What this exercise asks:
1 - Please answer these questions using the article on the song "Tore Down a la Rimbaud":
(a) Which record label released the single?
(b) In what year did Morrison begin writing the song?
(c) How many years passed before Morrison got the rest of the song's lines?
2 - Write the next part of the article on the song "Tore Down a la Rimbaud," picking up after its final sentence.

:: Selected extract

Single by Van Morrison

from the album A Sense of Wonder
- A-side: "Tore Down a la Rimbaud"
- B-side: "Haunts of Ancient Peace (live)"
- Released: 1985
- Recorded: 1983
- Genre: Celtic, rock & roll
- Length: 4:09
- Label: Mercury Records
- Songwriter(s): Van Morrison
- Producer(s): Van Morrison

Van Morrison singles chronology
| "A Sense of Wonder" (1984) | "Tore Down a la Rimbaud" (1985) | "Ivory Tower" (1986) |

= Tore Down a la Rimbaud =

"Tore Down a la Rimbaud" is a song written by Northern Irish singer-songwriter Van Morrison and included on his 1985 album, A Sense of Wonder.

==Composition==
The title and theme of the song derives from French poet Arthur Rimbaud who became famous for his poetry at the age of fifteen in 1869 and who quit writing six years later. Morrison had begun writing the song in 1975 during the three-year professionally inactive time period after he released the album, Veedon Fleece.

Morrison has been quoted on the origins of the song:
[It was] during the period... between Veedon Fleece and A Period of Transition [that] I started "Tore Down a la Rimbaud" – after I read that [Rimbaud] stopped writing altogether when he was twenty-six, became an arms dealer or something. He never wrote a line after that. Ironically, that sorta got me writing again. Took a long time to finish, though – eight years before I got the rest of the lines. That's the longest I've ever carried a song around.

::::
:: Data under study

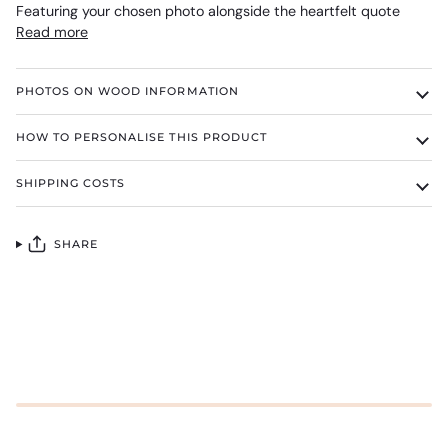
Featuring your chosen photo alongside the heartfelt quote
Read more
PHOTOS ON WOOD INFORMATION
HOW TO PERSONALISE THIS PRODUCT
SHIPPING COSTS
SHARE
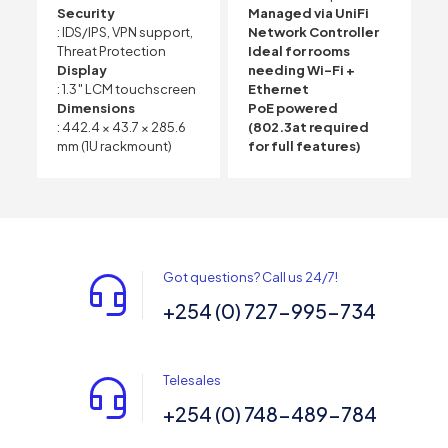
Security
Managed via UniFi
: IDS/IPS, VPN support,
Network Controller
Threat Protection
Ideal for rooms
Display
needing Wi-Fi +
: 1.3″ LCM touchscreen
Ethernet
Dimensions
PoE powered
: 442.4 × 43.7 × 285.6
(802.3at required
mm (1U rackmount)
for full features)
Got questions? Call us 24/7!
+254 (0) 727-995-734
Telesales
+254 (0) 748-489-784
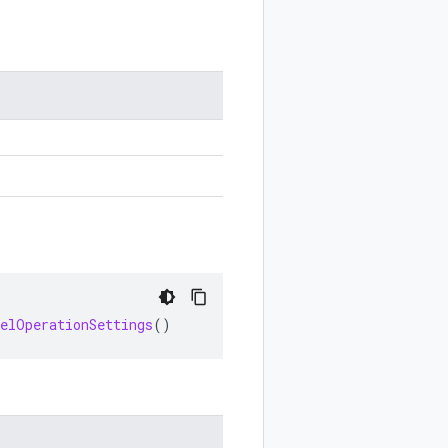
celOperationSettings
()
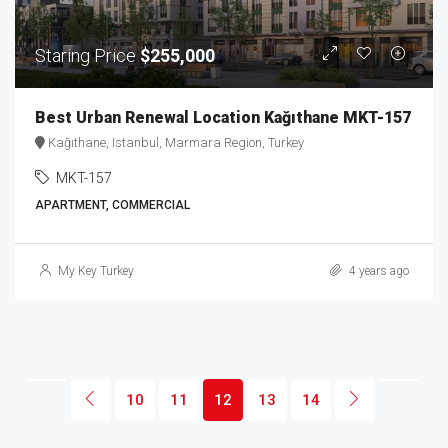
Staring Price
$255,000
Best Urban Renewal Location Kağıthane MKT-157
Kağıthane, Istanbul, Marmara Region, Turkey
MKT-157
APARTMENT, COMMERCIAL
My Key Turkey
4 years ago
10
11
12
13
14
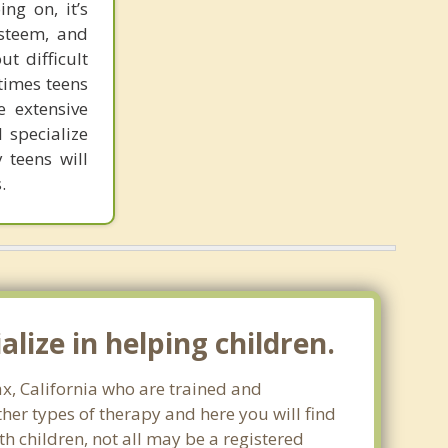
ng on, it’s
esteem, and
t difficult
 times teens
e extensive
 specialize
 teens will
.
lize in helping children.
ax, California who are trained and
ther types of therapy and here you will find
th children, not all may be a registered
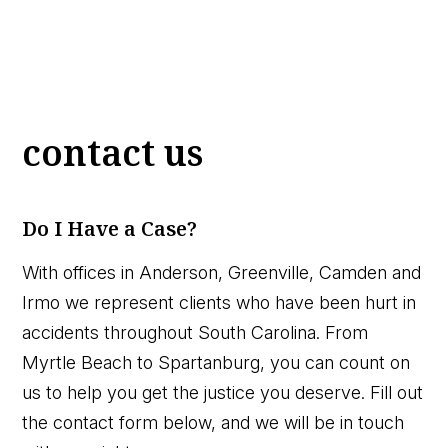
contact us
Do I Have a Case?
With offices in Anderson, Greenville, Camden and
Irmo we represent clients who have been hurt in
accidents throughout South Carolina. From
Myrtle Beach to Spartanburg, you can count on
us to help you get the justice you deserve. Fill out
the contact form below, and we will be in touch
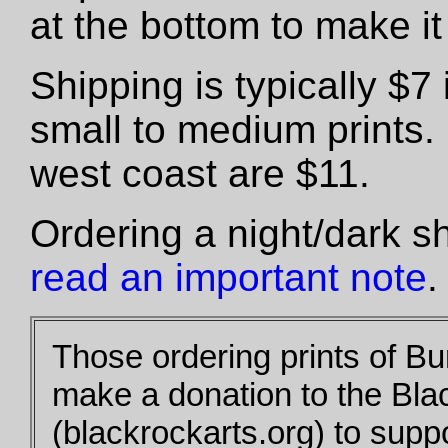
at the bottom to make it 
Shipping is typically $
small to medium prints.
west coast are $11.
Ordering a night/dark s
read an important note
.
Those ordering prints of B
make a donation to the Bla
(blackrockarts.org) to supp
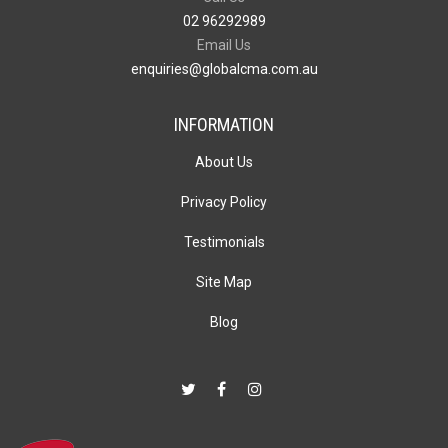
02 96292989
Email Us
enquiries@globalcma.com.au
INFORMATION
About Us
Privacy Policy
Testimonials
Site Map
Blog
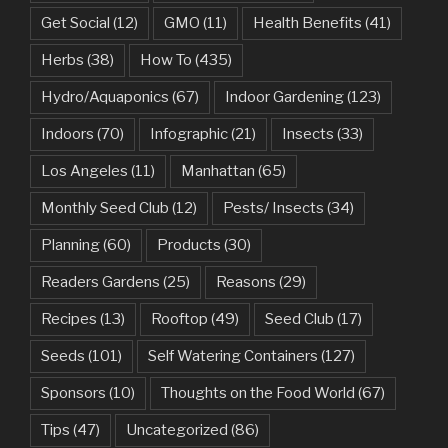
Get Social
(12)
GMO
(11)
Health Benefits
(41)
Herbs
(38)
How To
(435)
Hydro/Aquaponics
(67)
Indoor Gardening
(123)
Indoors
(70)
Infographic
(21)
Insects
(33)
Los Angeles
(11)
Manhattan
(65)
Monthly Seed Club
(12)
Pests/ Insects
(34)
Planning
(60)
Products
(30)
Readers Gardens
(25)
Reasons
(29)
Recipes
(13)
Rooftop
(49)
Seed Club
(17)
Seeds
(101)
Self Watering Containers
(127)
Sponsors
(10)
Thoughts on the Food World
(67)
Tips
(47)
Uncategorized
(86)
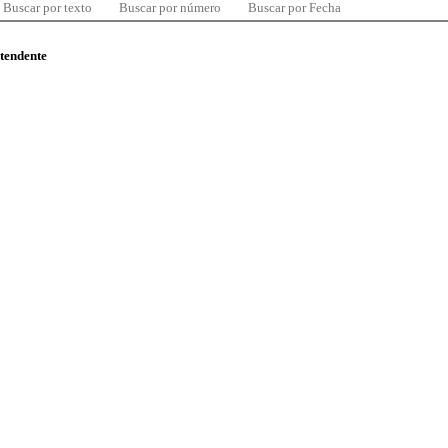
Buscar por texto
Buscar por número
Buscar por Fecha
ntendente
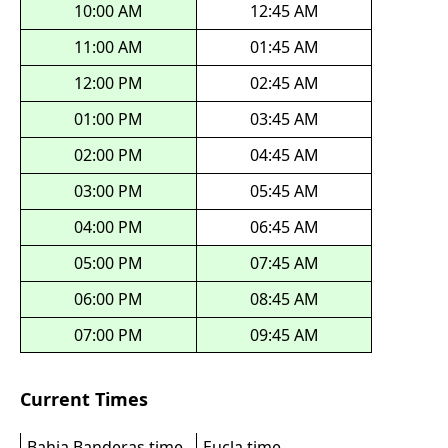
10:00 AM
12:45 AM
11:00 AM
01:45 AM
12:00 PM
02:45 AM
01:00 PM
03:45 AM
02:00 PM
04:45 AM
03:00 PM
05:45 AM
04:00 PM
06:45 AM
05:00 PM
07:45 AM
06:00 PM
08:45 AM
07:00 PM
09:45 AM
Current Times
Bahia Banderas time
Eucla time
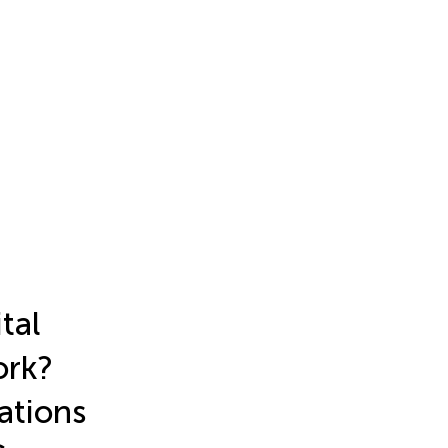
tal
ork?
ations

::::

Outputs in order:
1 -
(a) Mercury Records
(b) 1975
(c) Eight years

2 -
I'd been reading him [Rimbaud] when I got the original idea. The idea is ten or twelve years old, and I just rewrote it. I wasn't writing anything at all and I really didn't understand why. Sometimes I get over a block by just sitting down at a typewriter and typing what I've just done."

==Reception==
Cash Box called it "a musically and lyrically rich cut."

==Other releases==
A remastered version of "Tore Down a la Rimbaud" is included on Morrison's 2007 compilation album, Still on Top - The Greatest Hits and on The Essential Van Morrison. However, the song failed to appear on his first compilation (and best selling album) The Best of Van Morrison.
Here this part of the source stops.